Cranleigh Film Club will show two films in March. Spring, Summer, Autumn, Winter . . . Spring, on Thursday 15th March, and Certain Women on March 29th.
Spring, Summer, Autumn, Winter . . . Spring Is a South Korean film from 2003,an exquisite meditation on the trials and burdens of life. A Buddhist hermitage has a monk and a boy contemplating beside a beautiful lake. The boy grows up, leaves, comes back, the monk grows old, and the cycle of life repeats.
Certain Women is directed by Kelly Reichardt whose Meek’s Cutoff was shown by the club in 2011. Michelle Williams stars, as an ambitions, frustrated woman, Laura Dern as a lawyer in an affair with a married man whilst defending a construction worker. A third woman is a Native American, acted brilliantly by newcomer Lily Gladstone, as a farm hand enrolled in night school who develops feelings for her teacher, played by Kristen Stewart. Separate stories set in Montana with little music and great subtlety- every look is meaningful.

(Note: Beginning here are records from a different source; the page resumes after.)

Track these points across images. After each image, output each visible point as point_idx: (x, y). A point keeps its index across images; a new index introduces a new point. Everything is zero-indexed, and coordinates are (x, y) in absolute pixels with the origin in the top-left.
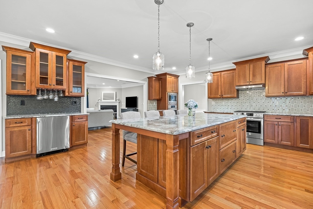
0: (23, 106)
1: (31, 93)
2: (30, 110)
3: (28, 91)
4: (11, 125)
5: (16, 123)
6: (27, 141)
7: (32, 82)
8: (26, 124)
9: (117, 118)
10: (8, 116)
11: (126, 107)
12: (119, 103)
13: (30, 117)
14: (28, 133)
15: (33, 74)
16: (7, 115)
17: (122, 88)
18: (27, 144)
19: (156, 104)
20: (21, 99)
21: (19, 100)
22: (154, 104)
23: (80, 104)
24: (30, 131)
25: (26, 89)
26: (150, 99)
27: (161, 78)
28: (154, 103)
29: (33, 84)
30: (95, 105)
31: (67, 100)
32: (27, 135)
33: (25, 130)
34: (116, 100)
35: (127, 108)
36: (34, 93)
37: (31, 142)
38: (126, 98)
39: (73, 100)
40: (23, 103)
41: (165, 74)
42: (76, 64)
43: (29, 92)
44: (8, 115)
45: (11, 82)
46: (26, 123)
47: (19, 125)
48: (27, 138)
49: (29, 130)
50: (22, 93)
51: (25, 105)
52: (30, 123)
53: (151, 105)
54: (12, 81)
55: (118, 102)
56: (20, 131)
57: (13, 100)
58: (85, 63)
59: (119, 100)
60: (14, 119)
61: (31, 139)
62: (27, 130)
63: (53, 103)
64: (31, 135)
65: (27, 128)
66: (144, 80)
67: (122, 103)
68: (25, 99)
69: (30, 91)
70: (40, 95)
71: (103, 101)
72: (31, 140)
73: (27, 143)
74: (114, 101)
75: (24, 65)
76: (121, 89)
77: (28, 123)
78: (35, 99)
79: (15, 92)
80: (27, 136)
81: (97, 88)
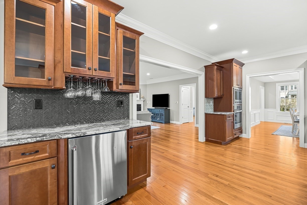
0: (39, 110)
1: (54, 85)
2: (51, 118)
3: (49, 80)
4: (13, 162)
5: (23, 154)
6: (49, 193)
7: (57, 61)
8: (47, 154)
10: (10, 132)
11: (153, 106)
13: (55, 138)
14: (51, 174)
15: (59, 46)
16: (8, 130)
17: (147, 84)
18: (49, 201)
19: (213, 104)
20: (36, 96)
21: (30, 99)
22: (211, 104)
23: (128, 105)
24: (55, 170)
25: (46, 77)
26: (207, 97)
27: (223, 67)
28: (211, 102)
29: (60, 66)
31: (109, 98)
32: (49, 179)
33: (45, 170)
34: (140, 98)
35: (154, 108)
36: (60, 84)
37: (57, 194)
38: (153, 95)
39: (119, 98)
40: (38, 105)
41: (231, 61)
42: (129, 35)
43: (51, 83)
44: (11, 129)
45: (14, 59)
46: (45, 153)
47: (30, 158)
48: (49, 187)
49: (53, 168)
50: (37, 84)
51: (44, 108)
52: (54, 152)
53: (208, 104)
54: (16, 59)
55: (142, 101)
56: (33, 172)
57: (20, 97)
58: (140, 34)
60: (19, 145)
61: (56, 188)
62: (49, 169)
63: (90, 104)
64: (56, 178)
65: (47, 164)
66: (200, 70)
67: (148, 102)
68: (43, 97)
69: (53, 80)
70: (72, 89)
72: (56, 191)
73: (49, 199)
74: (138, 99)
75: (42, 26)
77: (50, 153)
78: (59, 97)
79: (24, 81)
80: (49, 182)
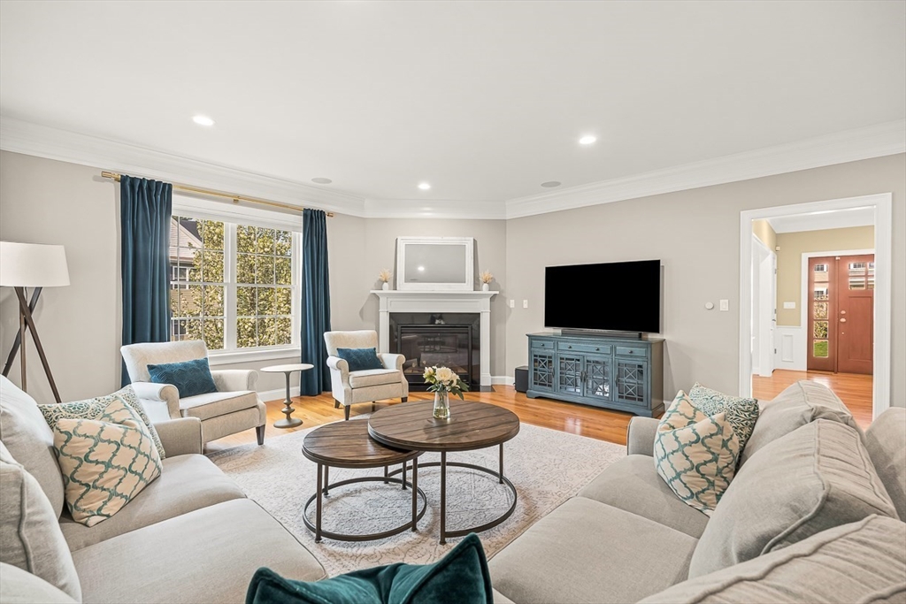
9: (483, 383)
12: (493, 298)
17: (508, 217)
30: (361, 313)
34: (477, 285)
35: (552, 331)
38: (547, 269)
55: (484, 296)
59: (492, 283)
67: (512, 304)
71: (404, 287)
74: (467, 287)
76: (502, 224)
81: (368, 214)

Goodbye Christopher Robin is to be shown at two local venues, at Cranleigh Arts Centre on Saturday 3 March (8.00pm) and Shere Village Cinema on 18 March. A film which resonates with the British public, it mixes fact and fantasy, enviable family life in leafy Sussex with the effect of world wars on father and son. AA Milne wrote timeless classic tales from stories about his son and his toys. The film respects the special place Winnie –the –Pooh holds, and conveys the celebratory status which resulted from publication and its devastating effect on the son.

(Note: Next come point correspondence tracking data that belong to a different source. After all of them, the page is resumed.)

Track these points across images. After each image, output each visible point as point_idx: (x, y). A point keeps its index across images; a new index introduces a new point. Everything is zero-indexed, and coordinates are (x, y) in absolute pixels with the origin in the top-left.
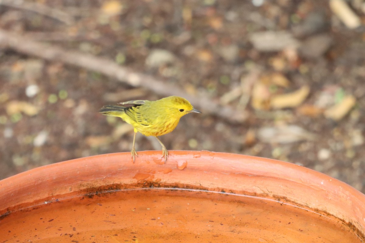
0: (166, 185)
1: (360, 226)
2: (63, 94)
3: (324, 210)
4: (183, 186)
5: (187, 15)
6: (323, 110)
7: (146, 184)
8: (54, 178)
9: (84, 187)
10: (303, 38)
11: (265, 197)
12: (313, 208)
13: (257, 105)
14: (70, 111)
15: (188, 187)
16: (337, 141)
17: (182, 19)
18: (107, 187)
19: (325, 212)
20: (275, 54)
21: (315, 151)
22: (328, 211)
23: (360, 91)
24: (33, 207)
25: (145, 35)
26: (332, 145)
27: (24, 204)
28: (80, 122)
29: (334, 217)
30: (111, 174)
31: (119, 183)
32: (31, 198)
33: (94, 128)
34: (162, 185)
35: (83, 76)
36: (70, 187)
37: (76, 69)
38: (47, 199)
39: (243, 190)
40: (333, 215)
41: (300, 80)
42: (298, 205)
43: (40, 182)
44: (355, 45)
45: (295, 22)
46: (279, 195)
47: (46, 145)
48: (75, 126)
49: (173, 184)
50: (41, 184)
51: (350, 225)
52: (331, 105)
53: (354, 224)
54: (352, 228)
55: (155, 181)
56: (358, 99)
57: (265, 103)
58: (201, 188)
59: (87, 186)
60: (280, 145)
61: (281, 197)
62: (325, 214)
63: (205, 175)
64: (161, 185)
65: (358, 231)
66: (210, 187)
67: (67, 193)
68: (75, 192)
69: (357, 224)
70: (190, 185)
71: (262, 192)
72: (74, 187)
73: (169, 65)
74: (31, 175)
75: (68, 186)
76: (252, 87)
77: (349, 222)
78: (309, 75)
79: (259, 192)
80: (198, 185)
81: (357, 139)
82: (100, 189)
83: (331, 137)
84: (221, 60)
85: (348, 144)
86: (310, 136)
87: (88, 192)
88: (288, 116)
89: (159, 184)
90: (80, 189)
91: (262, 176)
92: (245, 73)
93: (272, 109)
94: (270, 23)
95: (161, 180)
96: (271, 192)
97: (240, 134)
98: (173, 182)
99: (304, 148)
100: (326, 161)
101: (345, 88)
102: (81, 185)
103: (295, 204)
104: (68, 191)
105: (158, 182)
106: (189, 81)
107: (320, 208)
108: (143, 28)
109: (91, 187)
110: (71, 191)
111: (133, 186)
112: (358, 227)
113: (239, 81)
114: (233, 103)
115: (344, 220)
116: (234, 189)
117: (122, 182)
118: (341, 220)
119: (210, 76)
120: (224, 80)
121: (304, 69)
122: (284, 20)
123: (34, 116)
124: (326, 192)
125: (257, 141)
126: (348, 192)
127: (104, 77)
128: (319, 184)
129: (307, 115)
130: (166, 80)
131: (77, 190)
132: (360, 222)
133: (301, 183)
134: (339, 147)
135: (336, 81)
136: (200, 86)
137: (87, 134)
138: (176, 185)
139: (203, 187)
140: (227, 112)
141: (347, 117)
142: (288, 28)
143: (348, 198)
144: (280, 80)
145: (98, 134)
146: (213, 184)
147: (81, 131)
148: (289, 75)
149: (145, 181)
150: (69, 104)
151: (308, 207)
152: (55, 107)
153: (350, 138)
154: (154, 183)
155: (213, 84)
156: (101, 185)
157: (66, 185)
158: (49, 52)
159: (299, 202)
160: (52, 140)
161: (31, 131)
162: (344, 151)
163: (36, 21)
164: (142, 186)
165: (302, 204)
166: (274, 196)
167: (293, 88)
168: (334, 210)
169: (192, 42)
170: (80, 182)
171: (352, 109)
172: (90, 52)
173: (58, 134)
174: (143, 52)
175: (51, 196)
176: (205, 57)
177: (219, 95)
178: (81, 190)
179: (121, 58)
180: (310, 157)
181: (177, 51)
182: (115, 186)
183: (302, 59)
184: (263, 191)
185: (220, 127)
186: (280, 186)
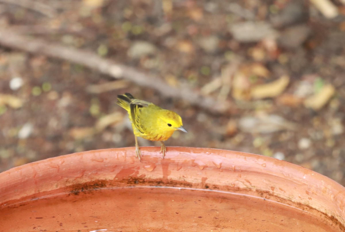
0: (150, 180)
1: (342, 220)
2: (47, 87)
3: (307, 203)
4: (167, 181)
5: (167, 7)
6: (303, 99)
7: (131, 180)
8: (41, 175)
9: (70, 183)
10: (282, 28)
11: (248, 191)
12: (296, 202)
13: (238, 95)
14: (53, 103)
15: (172, 182)
16: (317, 131)
17: (162, 11)
18: (92, 183)
19: (308, 206)
20: (254, 44)
21: (295, 140)
22: (310, 205)
23: (339, 80)
24: (20, 203)
25: (126, 27)
26: (312, 134)
27: (11, 201)
28: (64, 114)
29: (316, 211)
30: (96, 171)
31: (104, 179)
32: (18, 195)
33: (78, 120)
34: (147, 180)
35: (65, 68)
36: (56, 184)
37: (59, 62)
38: (34, 196)
39: (227, 185)
40: (315, 209)
41: (279, 70)
42: (281, 199)
43: (26, 179)
44: (333, 35)
45: (273, 12)
46: (262, 189)
47: (31, 138)
48: (59, 118)
49: (157, 179)
50: (27, 181)
51: (332, 218)
52: (311, 95)
53: (336, 217)
54: (335, 222)
55: (139, 177)
56: (337, 88)
57: (246, 92)
58: (185, 183)
59: (73, 182)
60: (262, 135)
61: (263, 191)
62: (307, 207)
63: (189, 170)
64: (145, 180)
65: (341, 224)
66: (194, 182)
67: (54, 189)
68: (61, 188)
69: (339, 217)
70: (174, 180)
71: (245, 187)
72: (60, 184)
73: (150, 56)
74: (17, 172)
75: (54, 183)
76: (232, 77)
77: (332, 216)
78: (288, 65)
79: (242, 186)
80: (182, 180)
81: (337, 128)
82: (85, 186)
83: (311, 126)
84: (201, 52)
85: (328, 133)
86: (290, 126)
87: (74, 189)
88: (268, 105)
89: (144, 180)
90: (65, 186)
91: (245, 171)
92: (225, 64)
93: (252, 100)
94: (249, 14)
95: (145, 176)
96: (254, 187)
97: (221, 125)
98: (158, 178)
99: (284, 137)
100: (306, 150)
101: (324, 77)
102: (66, 181)
103: (278, 198)
104: (54, 188)
105: (142, 178)
106: (170, 72)
107: (303, 202)
108: (124, 20)
109: (77, 184)
110: (57, 187)
111: (118, 182)
112: (340, 220)
113: (219, 72)
114: (215, 93)
115: (327, 213)
116: (217, 183)
117: (107, 178)
118: (323, 214)
119: (191, 67)
120: (205, 71)
121: (283, 59)
122: (263, 10)
123: (19, 109)
124: (309, 186)
125: (238, 131)
126: (330, 186)
127: (87, 70)
128: (301, 178)
129: (287, 105)
130: (147, 71)
131: (63, 186)
132: (342, 215)
133: (284, 177)
134: (319, 136)
135: (314, 71)
136: (182, 77)
137: (71, 126)
138: (160, 181)
139: (187, 182)
140: (208, 102)
141: (326, 106)
142: (267, 18)
143: (330, 192)
144: (260, 70)
145: (82, 126)
146: (196, 179)
147: (65, 123)
148: (268, 65)
149: (130, 177)
150: (53, 96)
151: (291, 201)
152: (39, 99)
153: (330, 127)
154: (138, 178)
155: (193, 75)
156: (86, 181)
157: (52, 182)
158: (33, 45)
159: (282, 196)
160: (37, 132)
161: (16, 123)
162: (324, 140)
163: (19, 14)
164: (127, 182)
165: (285, 198)
166: (257, 191)
167: (272, 78)
168: (315, 204)
169: (172, 33)
170: (66, 178)
171: (332, 98)
172: (73, 45)
173: (42, 126)
174: (124, 44)
175: (37, 192)
176: (185, 48)
177: (200, 86)
178: (67, 187)
179: (103, 50)
180: (291, 147)
181: (158, 43)
182: (100, 183)
183: (281, 49)
184: (246, 185)
185: (202, 118)
186: (263, 180)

The Death of Stalin is also being shown at both Shere (1 March) and Cranleigh Arts Centre (31 March). Armando Iannucci is famous for caustic, foul mouthed satires of incompetent civil servants and politicians. Taking on the subject of the chaotic jockeying for positions when the great tyrant died is more ambitious. The cast is outstanding: Steve Buscemi (Krushchev), Jeffrey Tambor (Malenkov),Michael Palin(Molotov), Jason Isaacs (Zhukov), Simon Russell Beale (Beria), Andrea Riseborough (Svetlana, Stalin’s daughter). The film is very funny and must not be taken seriously, but the Russians have banned it – Stalin is back as a giant of their history.
In Between is showing at Cranleigh Arts Centre on Thursday 8 March. A debut feature from Maysaloum Hamoud, It is an inspiring treat of a story about three Palestinian women living in Tel Aviv, each of whom is fighting her own battle for independence and fulfilment. As the title indicates, these women are caught between socio political and religious extremes. Laila is a rule breaking lawyer in a leather jacket and lives with her aspiring DJ lesbian friend. They take into their flat a puritanical young women due to be married to a conservative Muslim. We receive insight into real people’s lives outside the permanent issues about the West Bank and Gaza.

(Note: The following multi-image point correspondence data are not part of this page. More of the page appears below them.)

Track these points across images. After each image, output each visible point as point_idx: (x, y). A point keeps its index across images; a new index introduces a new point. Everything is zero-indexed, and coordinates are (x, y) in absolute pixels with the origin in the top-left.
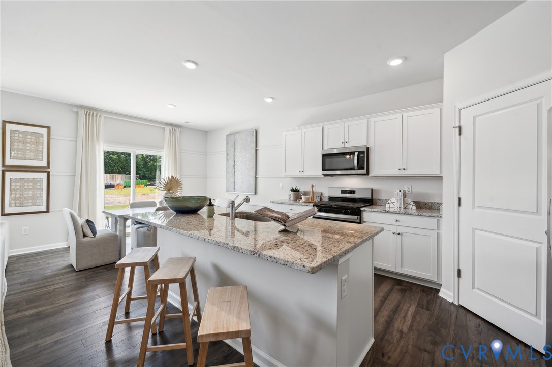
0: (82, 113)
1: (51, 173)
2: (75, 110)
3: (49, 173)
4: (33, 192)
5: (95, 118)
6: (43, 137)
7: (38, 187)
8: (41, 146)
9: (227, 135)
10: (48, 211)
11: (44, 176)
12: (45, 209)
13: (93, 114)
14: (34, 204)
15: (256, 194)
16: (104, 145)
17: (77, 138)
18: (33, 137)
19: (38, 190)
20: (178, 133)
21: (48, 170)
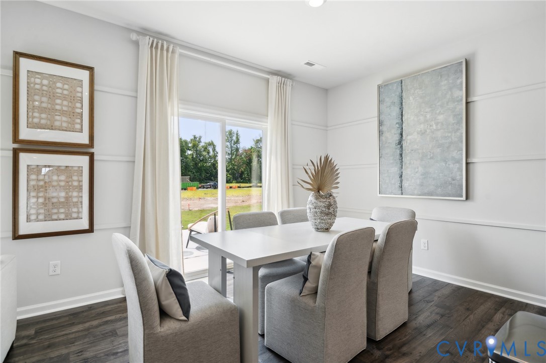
0: (145, 42)
1: (96, 157)
2: (134, 37)
3: (92, 156)
4: (67, 193)
5: (165, 52)
6: (81, 87)
7: (75, 184)
8: (78, 105)
9: (379, 87)
10: (91, 230)
11: (84, 161)
12: (86, 226)
13: (162, 46)
14: (68, 217)
15: (467, 198)
16: (180, 106)
17: (137, 91)
18: (66, 87)
19: (75, 188)
20: (289, 89)
21: (92, 150)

The Party will be screened at Cranleigh Arts Centre on Friday 23 March. Sally Potter’s sharp, funny play has been filmed, under her direction, with a stellar cast including Kristin Scott Thomas, Timothy Spall, Cillian Murphy, Emily Mortimer, Bruno Ganz, Patricia Clarkson. Kristin Scott Thomas is the shadow cabinet member hosting the party with her academic husband played by Timothy Spall. She has been promoted and could be heading to the top The other guests help to bring repressed feelings, resentments and secrets to the surface, which parties like this must have in plays.
All the information about the venues and arrangements for the above films can be found on the websites of Cranleigh Film Club, Cranleigh Arts Centre and Shere Village Cinema.